今月(09年4月)の初めに行ってきたのでレポートします。
サマセットパレスに宿泊していましたが、近くで珍しい料理を食べたくなり、ガイドブックを便りに行ってきました。ガイドブックの地図では仁寺洞の細かい路地は省略されているので、たどり着くまでがひと苦労でした。このサイトの地図で見ても、よくわかりませんね。「山村」は細い路地に入って奥の奥の行き止まりにあります。仁寺洞ギル沿いの「山村」という乾物屋(同じ経営?)から入って道なりに進んだ行き止まりです。
予約なしで19時くらいに4人で伺いました。日本語のできるアジュマから「定食だけよ。大丈夫?」と訊かれ、それが目的でしたので迷わず靴を脱いで奥へ。石張りのオンドルの広間へ案内されました。「あの路地の奥にこんな広い店が!?」と驚くほどの広さに、たくさんの骨董品が飾られています。落とし目の照明で、伝統的な屋敷を模した雰囲気もなかなかよかったです。

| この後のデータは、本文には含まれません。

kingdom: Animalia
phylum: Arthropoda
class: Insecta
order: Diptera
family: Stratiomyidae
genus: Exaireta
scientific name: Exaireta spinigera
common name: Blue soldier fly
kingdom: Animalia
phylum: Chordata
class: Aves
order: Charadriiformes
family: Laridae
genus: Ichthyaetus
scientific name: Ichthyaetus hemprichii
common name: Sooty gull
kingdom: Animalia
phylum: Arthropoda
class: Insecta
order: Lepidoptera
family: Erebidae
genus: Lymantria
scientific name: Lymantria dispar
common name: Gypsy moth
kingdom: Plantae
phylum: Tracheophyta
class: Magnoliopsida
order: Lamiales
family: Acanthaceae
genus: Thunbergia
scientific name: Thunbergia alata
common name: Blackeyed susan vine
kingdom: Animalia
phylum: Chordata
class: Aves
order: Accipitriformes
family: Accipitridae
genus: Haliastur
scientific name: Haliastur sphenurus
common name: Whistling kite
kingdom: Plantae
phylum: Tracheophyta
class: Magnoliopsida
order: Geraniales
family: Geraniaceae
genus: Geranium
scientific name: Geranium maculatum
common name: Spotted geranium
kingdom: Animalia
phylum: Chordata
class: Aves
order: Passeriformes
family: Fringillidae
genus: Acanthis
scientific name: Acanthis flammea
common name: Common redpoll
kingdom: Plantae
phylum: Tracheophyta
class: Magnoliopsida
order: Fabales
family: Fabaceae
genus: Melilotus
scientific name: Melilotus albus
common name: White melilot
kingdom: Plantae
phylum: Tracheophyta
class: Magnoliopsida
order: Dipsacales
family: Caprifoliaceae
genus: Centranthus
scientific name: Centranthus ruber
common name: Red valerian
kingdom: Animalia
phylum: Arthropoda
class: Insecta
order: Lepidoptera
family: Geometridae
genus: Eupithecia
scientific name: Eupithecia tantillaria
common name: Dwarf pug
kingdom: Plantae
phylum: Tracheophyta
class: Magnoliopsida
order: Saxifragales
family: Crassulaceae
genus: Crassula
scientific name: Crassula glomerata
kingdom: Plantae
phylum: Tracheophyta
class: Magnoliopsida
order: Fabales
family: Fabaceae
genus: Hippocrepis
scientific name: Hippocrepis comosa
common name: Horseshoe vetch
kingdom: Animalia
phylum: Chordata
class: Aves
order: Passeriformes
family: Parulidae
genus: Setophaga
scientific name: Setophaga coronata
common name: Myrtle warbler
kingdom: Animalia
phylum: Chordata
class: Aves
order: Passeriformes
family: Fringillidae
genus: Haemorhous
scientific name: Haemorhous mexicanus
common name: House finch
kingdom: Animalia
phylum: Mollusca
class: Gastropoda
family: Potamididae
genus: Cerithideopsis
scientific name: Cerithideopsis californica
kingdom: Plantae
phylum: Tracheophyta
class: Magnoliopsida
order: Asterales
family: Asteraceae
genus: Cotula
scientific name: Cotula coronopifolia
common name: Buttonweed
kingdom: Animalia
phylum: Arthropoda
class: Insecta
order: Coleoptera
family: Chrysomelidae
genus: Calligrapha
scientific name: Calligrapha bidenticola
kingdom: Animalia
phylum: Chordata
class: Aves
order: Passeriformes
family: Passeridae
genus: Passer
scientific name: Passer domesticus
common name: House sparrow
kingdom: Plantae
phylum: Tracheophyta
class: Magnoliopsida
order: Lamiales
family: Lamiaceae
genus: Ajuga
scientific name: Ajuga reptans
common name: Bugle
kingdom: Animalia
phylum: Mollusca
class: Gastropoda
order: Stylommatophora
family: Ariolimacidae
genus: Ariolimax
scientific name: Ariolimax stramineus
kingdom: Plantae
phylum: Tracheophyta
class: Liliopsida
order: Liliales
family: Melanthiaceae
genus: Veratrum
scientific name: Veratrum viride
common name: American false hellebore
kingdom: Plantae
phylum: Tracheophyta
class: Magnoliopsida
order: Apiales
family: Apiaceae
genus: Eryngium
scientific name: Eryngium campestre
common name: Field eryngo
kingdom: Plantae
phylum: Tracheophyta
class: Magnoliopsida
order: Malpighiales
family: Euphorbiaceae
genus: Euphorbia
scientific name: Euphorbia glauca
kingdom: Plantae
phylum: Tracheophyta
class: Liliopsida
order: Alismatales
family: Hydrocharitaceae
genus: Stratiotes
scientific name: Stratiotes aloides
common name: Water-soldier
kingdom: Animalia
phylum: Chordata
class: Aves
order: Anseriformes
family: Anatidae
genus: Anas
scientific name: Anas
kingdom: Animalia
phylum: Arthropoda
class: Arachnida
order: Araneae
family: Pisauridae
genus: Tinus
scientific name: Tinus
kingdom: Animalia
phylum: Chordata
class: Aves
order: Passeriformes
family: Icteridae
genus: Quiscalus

渡された定食のお品書きにW39,600とあり(最近値上げした?)、今回でいちばん値の張る食事だったので「もしかしてボラれてたらショックだなー」と半分は覚悟していましたが、メニューには20品も並んでおり反面期待も大でした。とりあえず「ソジュジュセヨ」と迷わず注文したのですが、店員さんは「ソジュ?」と何だか微妙な反応。伝統酒を頼むべきだったのかなー。
料理は数種の山菜を蕎麦粉クレープで巻いたものとトンチミの汁で食べる素麺に始まり、写真にあるような数々のナムルやキムチなどが次々にテーブルに並びます。20品とは言ってもそのうちの一つが中央の「ナムル盛り合わせ(7皿)」だったりするので、予想以上のボリュームで、テーブルに乗り切れません。特に印象に残っているのは熱々で出てくるチヂミと揚げ野菜や、辛めに味付けした野菜を乗せたどんぐり餅などです。とにかく珍しい野菜中心のヘルシーな料理が満載で、全部食べたいけど完食できるか不安になるほどで、これでこの値段なら全然OKだねーと話していました。
食事が半分ほど進んだところで(今思うと20時ちょうど)いきなり照明がさらに暗くなり、「おや?どこかの客のhappy birthdayイベントでも始まるのかな?」と見回していると、韓服を着た男性が太鼓を打ち鳴らしています。すると奥から美しい民族衣装の女性が出てきて、中央の8畳ほどの板張りのスペースで音楽に合わせて舞い始めました。こんなイベントがあるとは全く知らなかった私たちはびっくり。たまたま特別なイベントの日に来合わせたのかなと思いましたが、毎晩開催されているようですね。ショウタイムは約1時間で、舞の女性2名と唄の女性1名が交互に出てきて様々な出し物を披露してくれました。舞は伝統的な曲やモダンな環境音楽のようなものに合わせ、緩やかな踊りや激しい踊りなど様々でしたが、どれも華やかで美しいものでした。唄は史実を語るいわゆるパンソリというものだと思いますが、若い唄い手なのに情感たっぷりで、意味はわからなくとも心動かされるものでした。締めくくりは華やかな曲で、欧米からのお客さんと、なぜか私も(!)舞台に引っ張り出されて、お客みんなの手拍子に合わせて一緒に踊るという、嬉し恥ずかし楽しいものでした。
ショウタイムが終わり静かになって、余韻を味わいながら再びお酒を楽しみましたが、「この雰囲気でたっぷりのヘルシーな料理にハイレベルな舞と唄を間近で見れてこの値段は、コストパフォーマンスが超高いねー!」と大満足でした。